Я внезапно понимаю, что никогда не чувствовала себя настолько собой, как сейчас, с ним. Что странно, ведь я все еще пытаюсь понять, кто я.

– Ладно, никаких разговоров о погоде. – Тревога начинает одолевать меня, когда я замечаю несколько студентов, идущих в сторону озера. Джейс и Коул могут появиться здесь в любой момент и увидеть нас. – Не хочешь прогуляться куда-нибудь еще?

Оукли резко отвечает:

– Нет.

Допустим.

Это практически смешно, потому что Стоун как мог избегал моих братьев… в то время как Оукли ни капли не напуган. Не то чтобы я вообще должна сравнивать их. Они абсолютно разные. Как огонь и вода.

Достав из пакета коробку, я открываю ее. Должно быть, та женщина пожалела меня, поскольку я вижу внутри три кусочка «Красного бархата».

Я радостно беру один и откусываю.

Оукли с любопытством разглядывает коробку. Учитывая то, что он только что пообедал, я практически уверена, что он не голоден, но все равно предлагаю ему кусочек:

– Будешь?

– Еще как буду.

Он воодушевленно берет один и жадно кусает его. Мгновение спустя Оукли корчит недовольную мину.

– Этот явно не по мне.

Мне приходится сдерживать смех, потому что он говорит о лимонном с малиной.

– Да, согласна.

Оук кладет его обратно в коробку и берет морковный.

– Этот очень даже ничего.

Я удивлена, что он вообще смог понять вкус, потому что через секунду кусочка уже не было. Очевидно, имея бездонную яму вместо желудка, Оукли засовывает в рот «Красный бархат». Глаза закрываются, а после у него вырывается низкий стон… Он явно наслаждается.

– О, да, – вздыхает он.

По моему позвоночнику ползет желание, и я едва не роняю эту чертову коробку.

Внезапно я понимаю, что он видел меня голой.

И довел до лучшего оргазма в моей жизни.

Когда Оукли подносит большой палец к губам и облизывает его, я с трудом заставляю себя не думать о том, что еще он может делать своим языком.

– Этот просто потрясающий.

Я облизываю сухие губы.

– Ага.

Он наклоняет голову.

– Почему ты так странно себя ведешь?

Я выпрямляю спину.

– Я не веду себя странно.

Абсолютно точно веду.

Его взгляд пронзает меня насквозь.

– Ведешь. – Аквамариновый взгляд опускается на мои губы, задерживаясь на них. – Не нужно так на меня смотреть, малышка.

От его слов и этих пронизывающих глаз у меня бегут мурашки.

– А то что?

Оукли наклоняется так близко, что его дыхание начинает щекотать мое ухо.

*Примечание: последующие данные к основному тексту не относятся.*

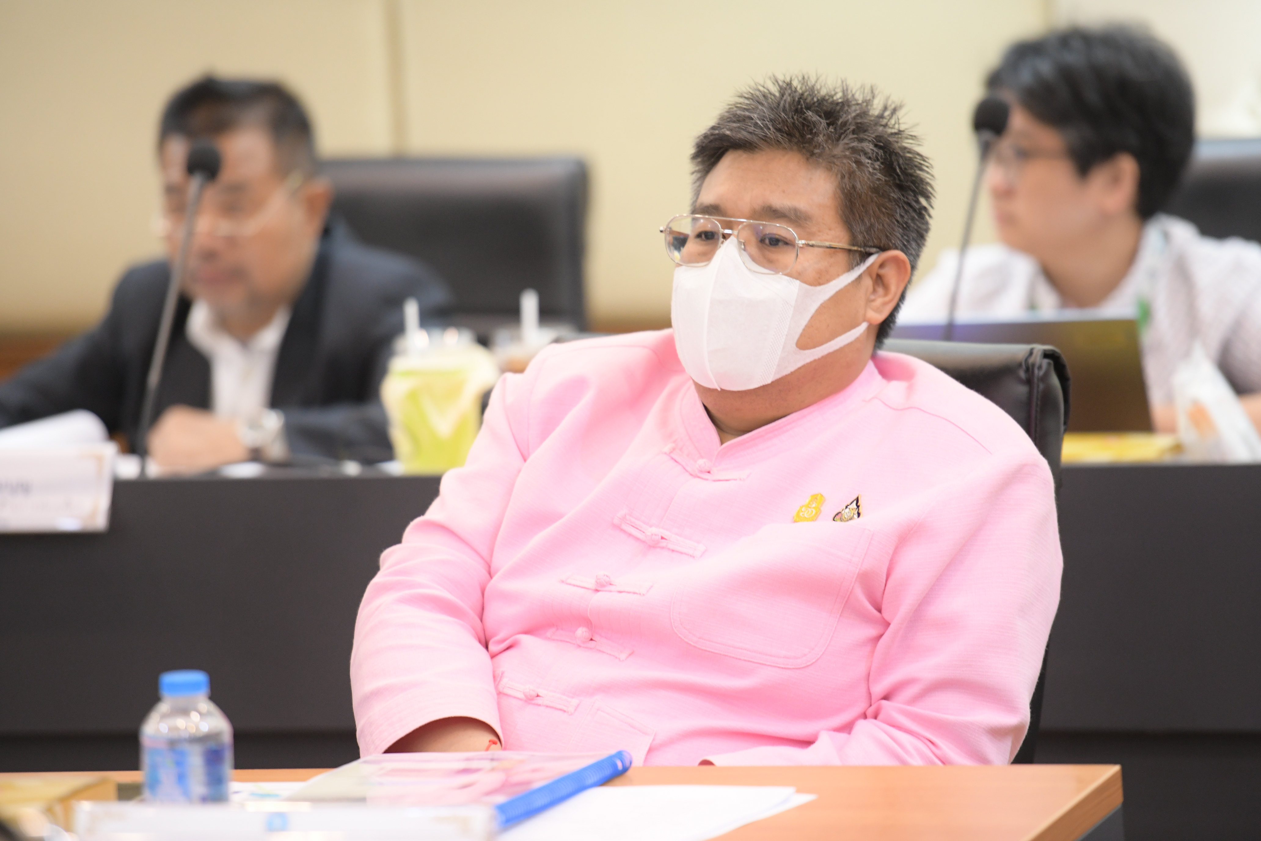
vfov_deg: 7.4
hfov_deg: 11.1
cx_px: 630
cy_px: 420
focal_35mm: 185
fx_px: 6480
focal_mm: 185
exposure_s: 1/100
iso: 1600
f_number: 2.8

– Я нагну тебя на этой лавочке, зубами сорву твои трусики… – он проводит кончиком носа по моей шее, – и трахну так, что весь колледж услышит, как ты кричишь мое имя.

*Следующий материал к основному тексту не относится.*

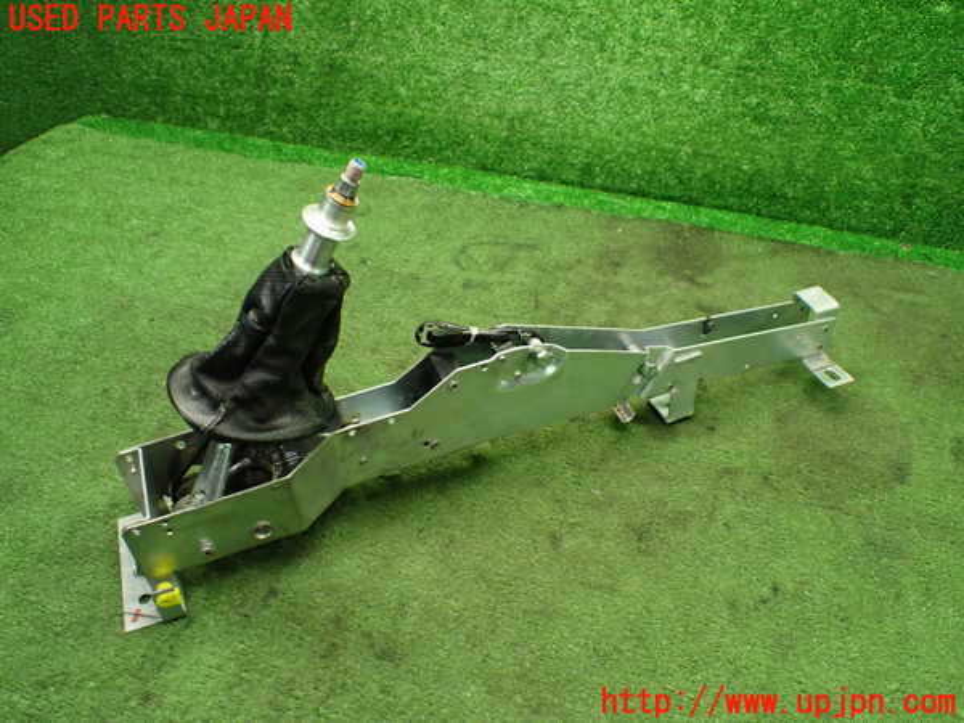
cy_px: 362
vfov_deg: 46.8
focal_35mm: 30
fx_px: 835
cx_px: 482
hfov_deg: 60.0
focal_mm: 5.4
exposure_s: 1/100
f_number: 2.3
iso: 800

Внезапно у меня начинает кружиться голова, тело напрягается, и соски проступают сквозь одежду.

– Я…

Недалеко от нас кто-то прочищает горло. Громко. Повернув голову, я вижу Сойер. Ее карие глаза широко распахнуты… а губы бормочут молитву.

Подвинувшись, я создаю необходимую дистанцию между собой и Оукли.

– Привет, Сойер.

– Привет, – ее взгляд мечется между нами, – ребята.